There seems to be a general panic and a blogstorm in the user community after the publishing of Firesheep, a simple to use Firefox extension, that you can install in minutes and that can be used to “sidejack” accounts by sniffing for cookies on popular websites like Google, Facebook etc. on open WiFi.
Whats the big fuzz? Everyone has worked hard for many years to ignore the warning message you get when connecting to open WiFI network …”Your are connected to an open network and your information may be visible to others..” or similar. The new thing is probably that Toorcon now has shown that even my grandmother can hijack someones account – the threat cannot be ignored anymore. So, if you absolutely need to be on an open uncontrolled WiFi get your SSL or VPN solution working. I guess WPA/WEP gives you some protection if you can rely on that only “the good guys” have the key ;-).

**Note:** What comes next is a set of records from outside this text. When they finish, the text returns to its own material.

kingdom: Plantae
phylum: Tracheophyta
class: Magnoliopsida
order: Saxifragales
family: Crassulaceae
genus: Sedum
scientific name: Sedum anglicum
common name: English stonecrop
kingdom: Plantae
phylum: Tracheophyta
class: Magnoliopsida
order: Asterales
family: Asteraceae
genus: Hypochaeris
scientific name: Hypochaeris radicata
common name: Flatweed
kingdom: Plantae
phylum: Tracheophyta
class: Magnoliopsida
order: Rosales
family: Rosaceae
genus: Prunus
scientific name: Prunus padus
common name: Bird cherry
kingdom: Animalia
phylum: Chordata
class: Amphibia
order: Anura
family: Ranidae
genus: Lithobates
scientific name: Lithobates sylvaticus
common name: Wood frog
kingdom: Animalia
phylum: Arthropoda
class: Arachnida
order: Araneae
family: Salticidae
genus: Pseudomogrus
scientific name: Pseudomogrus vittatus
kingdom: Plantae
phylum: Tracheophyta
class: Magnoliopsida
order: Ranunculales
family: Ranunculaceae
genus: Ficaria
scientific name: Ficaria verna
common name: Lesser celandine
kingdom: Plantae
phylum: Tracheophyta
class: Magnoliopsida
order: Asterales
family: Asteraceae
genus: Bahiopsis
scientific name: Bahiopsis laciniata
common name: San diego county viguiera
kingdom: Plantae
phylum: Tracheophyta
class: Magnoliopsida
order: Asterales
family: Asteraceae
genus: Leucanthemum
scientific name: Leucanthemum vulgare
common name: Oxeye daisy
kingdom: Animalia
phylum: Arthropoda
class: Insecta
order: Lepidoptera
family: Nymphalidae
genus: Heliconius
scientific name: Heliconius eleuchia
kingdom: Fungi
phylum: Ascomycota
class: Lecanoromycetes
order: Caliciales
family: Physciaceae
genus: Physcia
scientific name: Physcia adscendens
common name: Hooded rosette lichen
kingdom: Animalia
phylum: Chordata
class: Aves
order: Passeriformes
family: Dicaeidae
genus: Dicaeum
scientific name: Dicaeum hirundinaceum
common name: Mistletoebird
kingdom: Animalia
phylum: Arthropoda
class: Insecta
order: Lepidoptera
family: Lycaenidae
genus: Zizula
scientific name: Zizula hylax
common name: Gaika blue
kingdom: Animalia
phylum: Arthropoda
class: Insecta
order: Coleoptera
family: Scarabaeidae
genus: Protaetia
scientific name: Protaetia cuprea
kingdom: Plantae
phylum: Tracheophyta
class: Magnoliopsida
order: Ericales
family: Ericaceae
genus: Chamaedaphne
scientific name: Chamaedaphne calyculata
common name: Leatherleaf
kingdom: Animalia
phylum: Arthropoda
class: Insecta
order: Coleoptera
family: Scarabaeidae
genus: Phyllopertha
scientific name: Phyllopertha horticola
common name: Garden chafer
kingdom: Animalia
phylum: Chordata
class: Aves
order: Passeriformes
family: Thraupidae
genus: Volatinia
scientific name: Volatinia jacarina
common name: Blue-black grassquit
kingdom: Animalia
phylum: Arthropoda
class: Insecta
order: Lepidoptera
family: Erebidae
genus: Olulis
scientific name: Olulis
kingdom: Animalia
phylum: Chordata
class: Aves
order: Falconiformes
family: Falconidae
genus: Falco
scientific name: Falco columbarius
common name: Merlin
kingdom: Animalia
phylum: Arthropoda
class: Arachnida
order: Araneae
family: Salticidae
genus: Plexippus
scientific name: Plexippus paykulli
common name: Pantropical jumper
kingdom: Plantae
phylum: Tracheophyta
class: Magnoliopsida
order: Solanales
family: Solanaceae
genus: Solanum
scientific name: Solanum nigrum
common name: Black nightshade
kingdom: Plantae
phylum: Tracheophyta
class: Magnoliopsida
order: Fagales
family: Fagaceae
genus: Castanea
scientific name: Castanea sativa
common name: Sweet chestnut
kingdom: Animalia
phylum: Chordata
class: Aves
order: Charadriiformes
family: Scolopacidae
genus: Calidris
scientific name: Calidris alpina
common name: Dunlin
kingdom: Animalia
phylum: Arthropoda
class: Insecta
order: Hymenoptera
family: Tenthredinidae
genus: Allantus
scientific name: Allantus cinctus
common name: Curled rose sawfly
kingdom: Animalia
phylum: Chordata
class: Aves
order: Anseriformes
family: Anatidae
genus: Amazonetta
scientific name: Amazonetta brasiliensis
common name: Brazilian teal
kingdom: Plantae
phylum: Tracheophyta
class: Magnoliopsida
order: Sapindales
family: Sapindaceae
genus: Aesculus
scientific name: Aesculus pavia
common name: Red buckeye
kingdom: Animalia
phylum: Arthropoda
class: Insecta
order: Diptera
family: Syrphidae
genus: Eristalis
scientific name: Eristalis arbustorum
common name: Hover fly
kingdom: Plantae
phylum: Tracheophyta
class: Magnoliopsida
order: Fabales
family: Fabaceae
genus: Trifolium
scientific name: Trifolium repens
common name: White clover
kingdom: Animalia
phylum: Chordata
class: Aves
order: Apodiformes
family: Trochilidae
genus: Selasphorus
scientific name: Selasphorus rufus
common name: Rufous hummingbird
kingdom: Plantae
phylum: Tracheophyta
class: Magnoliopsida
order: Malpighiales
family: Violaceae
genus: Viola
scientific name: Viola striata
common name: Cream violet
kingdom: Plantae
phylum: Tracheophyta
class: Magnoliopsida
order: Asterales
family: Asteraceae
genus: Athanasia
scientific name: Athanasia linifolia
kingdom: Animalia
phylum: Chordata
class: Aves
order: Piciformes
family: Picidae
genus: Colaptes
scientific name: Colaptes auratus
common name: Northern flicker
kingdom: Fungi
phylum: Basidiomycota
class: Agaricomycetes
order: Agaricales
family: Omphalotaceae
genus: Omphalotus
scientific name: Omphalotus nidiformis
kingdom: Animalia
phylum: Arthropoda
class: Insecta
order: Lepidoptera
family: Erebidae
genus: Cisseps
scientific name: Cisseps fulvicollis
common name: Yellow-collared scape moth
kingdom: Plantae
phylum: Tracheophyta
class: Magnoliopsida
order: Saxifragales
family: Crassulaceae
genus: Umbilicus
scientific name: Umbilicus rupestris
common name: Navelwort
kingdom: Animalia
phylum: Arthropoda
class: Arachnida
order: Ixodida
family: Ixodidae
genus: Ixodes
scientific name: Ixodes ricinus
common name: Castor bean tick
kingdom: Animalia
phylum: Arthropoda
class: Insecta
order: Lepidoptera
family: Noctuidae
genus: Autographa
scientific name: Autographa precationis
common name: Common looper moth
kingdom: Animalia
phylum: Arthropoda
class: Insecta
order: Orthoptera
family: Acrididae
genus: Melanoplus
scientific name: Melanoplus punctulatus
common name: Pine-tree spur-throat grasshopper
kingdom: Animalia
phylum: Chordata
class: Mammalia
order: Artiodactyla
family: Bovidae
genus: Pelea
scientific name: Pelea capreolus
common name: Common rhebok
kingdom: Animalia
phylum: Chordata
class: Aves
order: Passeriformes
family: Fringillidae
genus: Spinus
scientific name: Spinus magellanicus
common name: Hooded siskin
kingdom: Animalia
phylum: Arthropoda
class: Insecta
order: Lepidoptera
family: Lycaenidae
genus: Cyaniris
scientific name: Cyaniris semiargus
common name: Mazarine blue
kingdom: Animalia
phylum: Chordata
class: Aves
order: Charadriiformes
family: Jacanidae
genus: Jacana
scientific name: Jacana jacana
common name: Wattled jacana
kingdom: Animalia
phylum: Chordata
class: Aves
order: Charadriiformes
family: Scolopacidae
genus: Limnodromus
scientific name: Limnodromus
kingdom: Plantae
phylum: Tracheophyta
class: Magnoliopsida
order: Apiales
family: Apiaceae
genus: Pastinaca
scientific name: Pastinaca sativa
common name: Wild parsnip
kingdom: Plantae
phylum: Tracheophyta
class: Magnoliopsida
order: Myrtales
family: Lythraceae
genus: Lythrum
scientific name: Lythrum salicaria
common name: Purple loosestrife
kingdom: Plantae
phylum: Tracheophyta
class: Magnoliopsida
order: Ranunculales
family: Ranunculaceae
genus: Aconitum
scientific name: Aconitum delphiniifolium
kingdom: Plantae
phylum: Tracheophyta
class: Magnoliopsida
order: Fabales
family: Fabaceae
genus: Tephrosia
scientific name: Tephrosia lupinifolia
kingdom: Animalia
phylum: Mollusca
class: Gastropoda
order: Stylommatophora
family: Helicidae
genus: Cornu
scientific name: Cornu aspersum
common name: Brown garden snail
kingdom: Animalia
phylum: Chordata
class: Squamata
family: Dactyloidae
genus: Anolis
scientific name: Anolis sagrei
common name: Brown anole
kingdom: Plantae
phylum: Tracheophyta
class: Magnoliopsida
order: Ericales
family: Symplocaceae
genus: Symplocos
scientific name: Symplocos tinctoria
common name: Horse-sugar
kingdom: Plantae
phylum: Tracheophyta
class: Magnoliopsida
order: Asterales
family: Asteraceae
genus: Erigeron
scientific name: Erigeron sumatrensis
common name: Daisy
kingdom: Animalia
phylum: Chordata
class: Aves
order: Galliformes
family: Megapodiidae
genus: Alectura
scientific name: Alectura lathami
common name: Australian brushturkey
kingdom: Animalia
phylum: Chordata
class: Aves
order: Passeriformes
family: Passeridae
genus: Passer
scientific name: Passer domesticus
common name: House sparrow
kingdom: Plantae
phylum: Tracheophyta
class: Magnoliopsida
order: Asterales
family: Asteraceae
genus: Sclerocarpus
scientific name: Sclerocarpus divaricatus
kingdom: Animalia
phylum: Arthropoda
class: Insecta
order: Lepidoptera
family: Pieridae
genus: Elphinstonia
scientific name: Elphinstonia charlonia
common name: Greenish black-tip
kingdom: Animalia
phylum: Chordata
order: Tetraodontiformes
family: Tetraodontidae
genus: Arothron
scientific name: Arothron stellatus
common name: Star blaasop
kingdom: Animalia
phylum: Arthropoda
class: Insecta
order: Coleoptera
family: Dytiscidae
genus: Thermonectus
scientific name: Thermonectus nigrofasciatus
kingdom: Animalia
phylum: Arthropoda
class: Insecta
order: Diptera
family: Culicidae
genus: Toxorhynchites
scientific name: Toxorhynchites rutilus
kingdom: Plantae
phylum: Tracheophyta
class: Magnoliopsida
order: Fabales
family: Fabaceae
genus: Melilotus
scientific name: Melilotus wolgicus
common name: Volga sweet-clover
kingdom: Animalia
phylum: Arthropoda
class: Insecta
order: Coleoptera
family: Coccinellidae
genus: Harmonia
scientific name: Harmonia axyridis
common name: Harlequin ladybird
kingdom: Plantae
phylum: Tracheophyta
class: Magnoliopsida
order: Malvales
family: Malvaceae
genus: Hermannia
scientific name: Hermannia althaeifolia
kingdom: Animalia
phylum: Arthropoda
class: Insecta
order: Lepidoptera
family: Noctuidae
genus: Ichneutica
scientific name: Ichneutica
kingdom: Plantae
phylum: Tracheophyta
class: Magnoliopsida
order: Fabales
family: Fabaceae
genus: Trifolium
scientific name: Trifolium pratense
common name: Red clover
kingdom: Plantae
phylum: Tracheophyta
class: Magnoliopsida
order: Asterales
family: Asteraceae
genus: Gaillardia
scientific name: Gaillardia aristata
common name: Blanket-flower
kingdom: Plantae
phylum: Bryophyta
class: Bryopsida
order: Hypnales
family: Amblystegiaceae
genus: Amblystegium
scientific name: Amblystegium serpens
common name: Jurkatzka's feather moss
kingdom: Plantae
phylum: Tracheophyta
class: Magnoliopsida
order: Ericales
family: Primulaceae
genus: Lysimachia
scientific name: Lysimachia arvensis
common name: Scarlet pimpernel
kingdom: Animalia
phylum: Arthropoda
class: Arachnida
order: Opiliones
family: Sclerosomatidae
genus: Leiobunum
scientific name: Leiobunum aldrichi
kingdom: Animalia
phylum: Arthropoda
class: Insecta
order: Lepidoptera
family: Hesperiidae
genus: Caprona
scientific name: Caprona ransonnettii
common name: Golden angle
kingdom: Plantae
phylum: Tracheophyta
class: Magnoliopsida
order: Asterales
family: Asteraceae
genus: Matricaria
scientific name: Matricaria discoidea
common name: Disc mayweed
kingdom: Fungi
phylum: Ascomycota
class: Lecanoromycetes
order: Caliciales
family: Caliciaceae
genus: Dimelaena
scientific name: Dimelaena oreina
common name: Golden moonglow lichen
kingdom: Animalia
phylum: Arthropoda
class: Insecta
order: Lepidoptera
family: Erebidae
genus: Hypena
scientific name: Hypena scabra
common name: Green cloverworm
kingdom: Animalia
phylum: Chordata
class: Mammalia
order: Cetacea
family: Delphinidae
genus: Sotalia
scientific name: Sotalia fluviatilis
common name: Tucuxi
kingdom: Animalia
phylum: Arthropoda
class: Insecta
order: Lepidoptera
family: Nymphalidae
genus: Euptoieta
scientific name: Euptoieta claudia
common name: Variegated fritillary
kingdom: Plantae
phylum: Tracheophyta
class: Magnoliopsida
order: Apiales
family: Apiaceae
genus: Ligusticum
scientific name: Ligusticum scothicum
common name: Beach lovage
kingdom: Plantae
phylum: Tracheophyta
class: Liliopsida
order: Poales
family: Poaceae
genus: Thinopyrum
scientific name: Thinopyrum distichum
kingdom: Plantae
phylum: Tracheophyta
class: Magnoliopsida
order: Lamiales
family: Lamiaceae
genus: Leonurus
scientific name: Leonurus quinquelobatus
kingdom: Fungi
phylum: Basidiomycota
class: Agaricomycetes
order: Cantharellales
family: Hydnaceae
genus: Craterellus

The discussion whether Firesheep is illegal is of course ridiculous – I think by openly publishing the software to anyone, Toorcon does us a great service exposing threats that where always there. However, I think that there could be people out there prepared to do nasty stuff with this tool…
Some Swedish blogs on how to protect your sessions on open WiFi
I read the Wireless communications security (Imai, Hideki) book, and I felt safe from the complex algorithms they used to make the wireless network secure, but tools like firesheep, vanishing my safe from most Wifi spots, I never imagine it would be that easy …….
What about activating MAC adress control in your access point. Wouldnt that inhibit the loophole of cracked WPA/WEP codes ?
@Björn: Definitely. I guess the main problem was NOT your home AP where you can have your own WPA encryption, but but in public networks where you do not have MAC layer control.
A recommendation is to use “HTTPS Everywhere” plugin for Firefox. Download in seconds from https://www.eff.org/https-everywhere. The browser will then connect to the encrypted version of the sites, when available. Works nice with most standard apps like Facebook, Google etc (although some of the functions may not be available encrypted). If you feel safe and want all functions, you may just disable the plugin temporarily.
Facebook doesn’t support https more than during the login procedure, at the next klick you do it falls back to ordinary http.
Btw, for us Chrome users I recommend KB SSL Enforcer https://chrome.google.com/extensions/detail/flcpelgcagfhfoegekianiofphddckof
My Firefox seems to keep the https connection to FB at all times – the chat and “logged in friends” disappear in this mode, though.